Sadly, one week later he became an orphan.  Through an honest gringa mistake at the border crossing, the wrong word for “puppy” in Spanish was used when describing what was in the box. “CUCHARA,” the Spanish word for spoon, is awfully similar to the Spanish word for puppy, “CACHORRO.” The litter of 9 “spoons” made it through customs and back to San Diego.  Ann, Chinaberry’s founder, brought the little ones to work with her the next day as they needed to be bottle fed every few hours. That is when I met Stanley for the first time. The litter was about 2 weeks old at this point.  Unfortunately, they were not thriving.   A sad Christmas Eve was spent in the emergency veterinary clinic. Only one puppy was diagnosed to have any chance of surviving, and that he did.

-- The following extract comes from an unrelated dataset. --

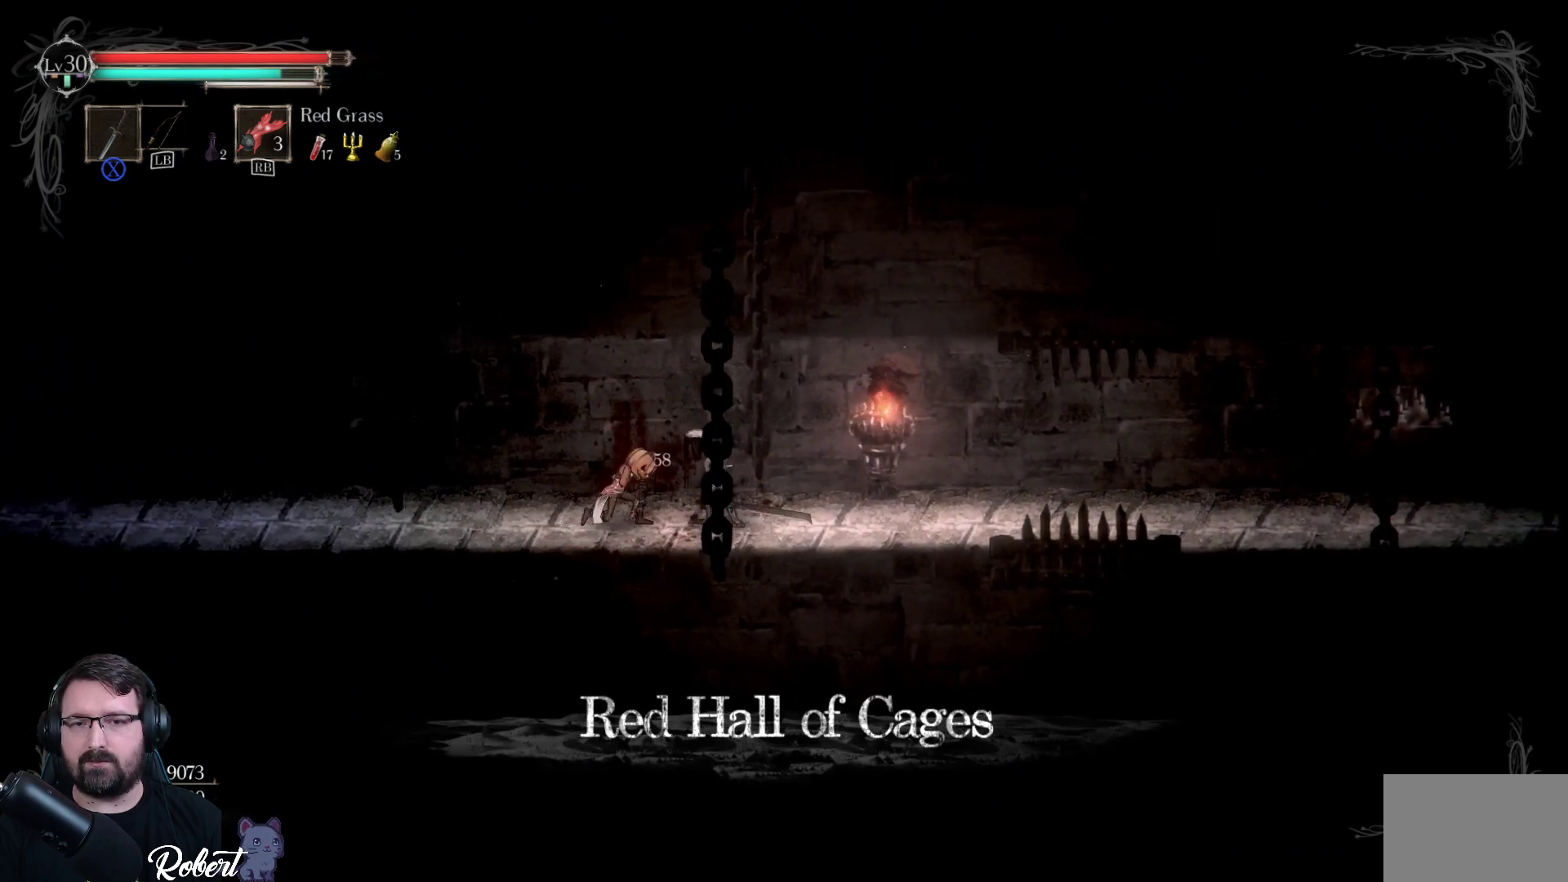
{"buttons": [], "left_stick": "center", "right_stick": "center", "events": [[133, "X", "down"], [233, "X", "up"]]}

Stanley’s first few months of life here in San Diego were spent being schlepped back and forth to work with me every day along with a dog pen, pee pads, puppy formula, bottles, clean blankets, washcloths, and towels.  As the months progressed, toys were added to the trunk full of supplies.

Stanley is now over 2 years old and quite a character. I keep waiting for him to grow out of his puppy stage and wonder if he ever will. One of his favorite places to visit is Chinaberry.  He can hardly contain himself when we pull into the parking lot. His excitement runneth over as he systematically visits all of his friends in various parts of the building.

His constant canine companion is a 4-year-old shepherd mix named Stella, along with 4 cats (three of the cats are brothers from a litter that I fostered last year). If you have an idea what Stanley’s breed is let me know!

Who knew that a life begun under a pile of rubble in Mexico would end up bringing such joy to so many people.